Glossary

Walled Garden

A walled garden, in captive-portal networking, is the allow-list of domains and IP addresses an unauthenticated guest device can reach before signing in - typically the splash page itself plus any social-login, payment, or asset domains the portal needs.

In captive-portal networking, a walled garden is the short allow-list of destinations a guest device can reach before it has signed in. Everything outside the list is blocked or redirected to the splash page. Without a walled garden the portal could not work at all: the guest has no internet yet, but their browser still needs to load the sign-in page and everything that page depends on.

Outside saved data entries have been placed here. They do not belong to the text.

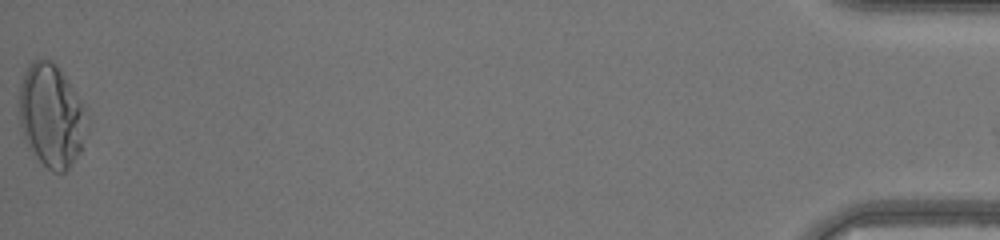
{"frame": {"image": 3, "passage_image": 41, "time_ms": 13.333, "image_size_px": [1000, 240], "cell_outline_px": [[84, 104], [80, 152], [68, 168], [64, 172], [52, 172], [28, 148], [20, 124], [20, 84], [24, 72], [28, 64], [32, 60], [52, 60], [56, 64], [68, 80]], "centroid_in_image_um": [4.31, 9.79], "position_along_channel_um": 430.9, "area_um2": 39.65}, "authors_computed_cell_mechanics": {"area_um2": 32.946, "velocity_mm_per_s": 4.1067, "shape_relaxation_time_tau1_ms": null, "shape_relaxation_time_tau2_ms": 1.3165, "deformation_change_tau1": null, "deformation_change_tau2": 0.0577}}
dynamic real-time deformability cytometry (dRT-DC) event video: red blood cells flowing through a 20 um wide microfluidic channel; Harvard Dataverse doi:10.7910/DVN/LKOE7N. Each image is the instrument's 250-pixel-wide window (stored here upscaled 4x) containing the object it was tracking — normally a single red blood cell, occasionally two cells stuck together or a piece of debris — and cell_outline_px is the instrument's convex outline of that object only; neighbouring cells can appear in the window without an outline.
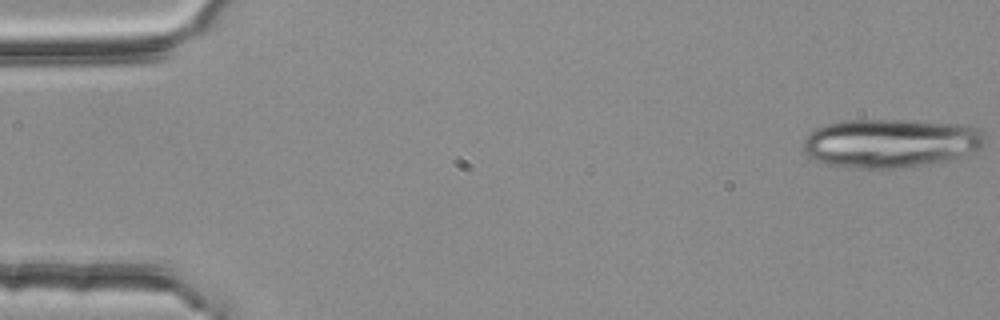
{"species": "common noctule bat (a hibernating species)", "species_latin": "Nyctalus noctula", "temperature_condition": "room temperature", "stored_images_in_passage": 3, "camera_frame_rate_fps": 3000, "um_per_image_px": 0.085, "animal": {"sex": "female", "body_mass_g": 25.1}, "frame": {"image": 1, "passage_image": 1, "time_ms": 0.0, "image_size_px": [1000, 320], "cell_outline_px": [[984, 144], [980, 148], [948, 160], [924, 164], [896, 168], [856, 168], [828, 164], [812, 160], [804, 152], [804, 140], [816, 128], [828, 124], [848, 120], [908, 120], [964, 124], [984, 128]], "centroid_in_image_um": [75.72, 12.15], "position_along_channel_um": 9.3, "area_um2": 51.62}}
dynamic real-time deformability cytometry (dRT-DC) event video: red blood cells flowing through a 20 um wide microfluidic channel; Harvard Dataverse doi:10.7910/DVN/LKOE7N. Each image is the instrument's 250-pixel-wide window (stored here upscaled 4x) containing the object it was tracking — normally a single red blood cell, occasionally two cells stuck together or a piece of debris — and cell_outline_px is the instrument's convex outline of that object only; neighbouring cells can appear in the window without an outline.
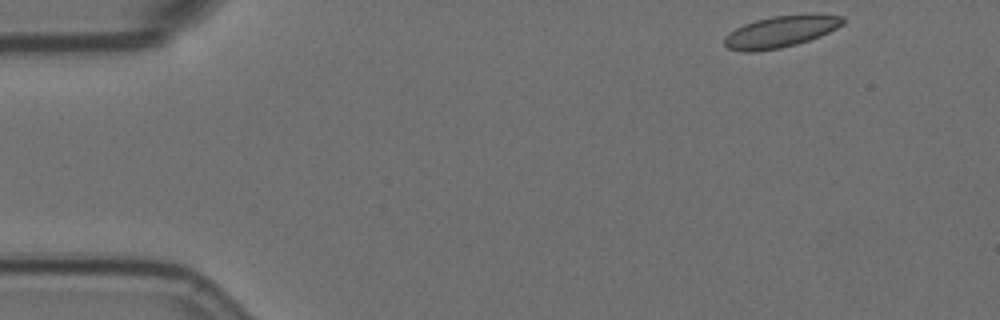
{"species": "Egyptian fruit bat (a non-hibernating species)", "species_latin": "Rousettus aegyptiacus", "temperature_condition": "room temperature", "stored_images_in_passage": 4, "camera_frame_rate_fps": 3000, "um_per_image_px": 0.085, "animal": {"sex": "female"}, "frame": {"image": 1, "passage_image": 1, "time_ms": 0.0, "image_size_px": [1000, 320], "cell_outline_px": [[844, 24], [820, 36], [796, 44], [780, 48], [756, 52], [744, 52], [728, 48], [724, 44], [724, 36], [728, 32], [744, 24], [756, 20], [772, 16], [808, 12], [816, 12], [844, 16]], "centroid_in_image_um": [66.39, 2.65], "position_along_channel_um": 18.6, "area_um2": 22.37}}
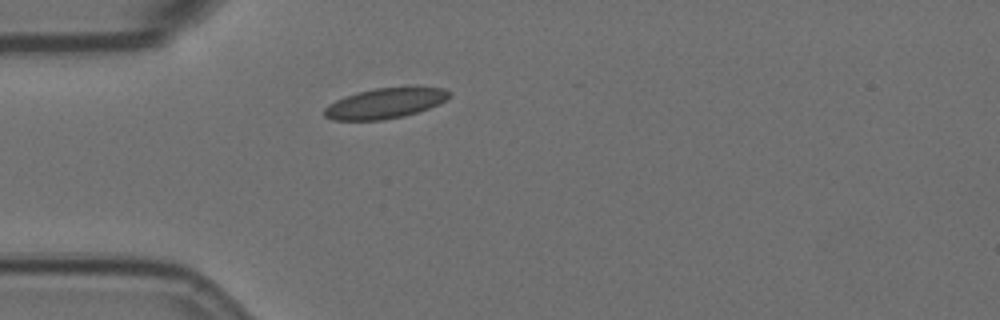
{"frame": {"image": 2, "passage_image": 4, "time_ms": 3.333, "image_size_px": [1000, 320], "cell_outline_px": [[452, 92], [444, 100], [428, 108], [404, 116], [384, 120], [332, 120], [324, 116], [324, 108], [328, 104], [344, 96], [356, 92], [376, 88], [412, 84], [416, 84], [444, 88]], "centroid_in_image_um": [32.75, 8.73], "position_along_channel_um": 52.2, "area_um2": 22.77}}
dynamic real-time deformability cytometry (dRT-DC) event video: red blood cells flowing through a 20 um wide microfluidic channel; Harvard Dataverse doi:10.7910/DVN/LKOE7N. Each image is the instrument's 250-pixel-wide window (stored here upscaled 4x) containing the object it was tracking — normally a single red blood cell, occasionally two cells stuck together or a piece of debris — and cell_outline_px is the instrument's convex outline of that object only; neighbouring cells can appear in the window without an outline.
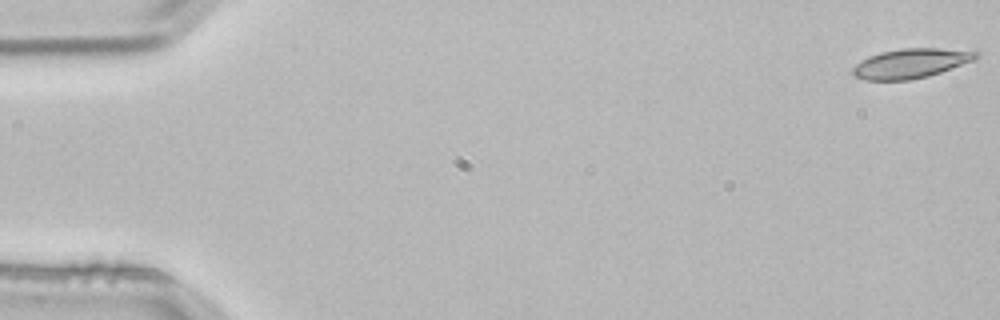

What belongs in the walled garden

  • The portal itself - the domain serving the splash page, plus any CDN hosting its images, fonts and scripts.
  • Social login providers - the OAuth and asset domains for Facebook, Google and others, so social login can complete pre-authentication.
  • Payment gateways - Stripe or similar, when the portal sells paid WiFi plans.
  • Supporting services - real-time email validation APIs, the venue's privacy policy host, and terms pages.

Common failure modes

Most "broken portal" tickets are walled-garden gaps: the social login button spins forever (provider domain missing), the page loads without images (CDN missing), or card payment fails (gateway missing). Providers periodically change their domains, so social login that worked at install can break months later until the allow-list is updated. When debugging a portal, checking the walled garden comes first.

The other meaning of the term

Outside networking, "walled garden" describes closed platform ecosystems (an app store that controls what runs on a device, for example). The captive-portal usage is narrower and purely technical: a pre-authentication allow-list on a captive portal network.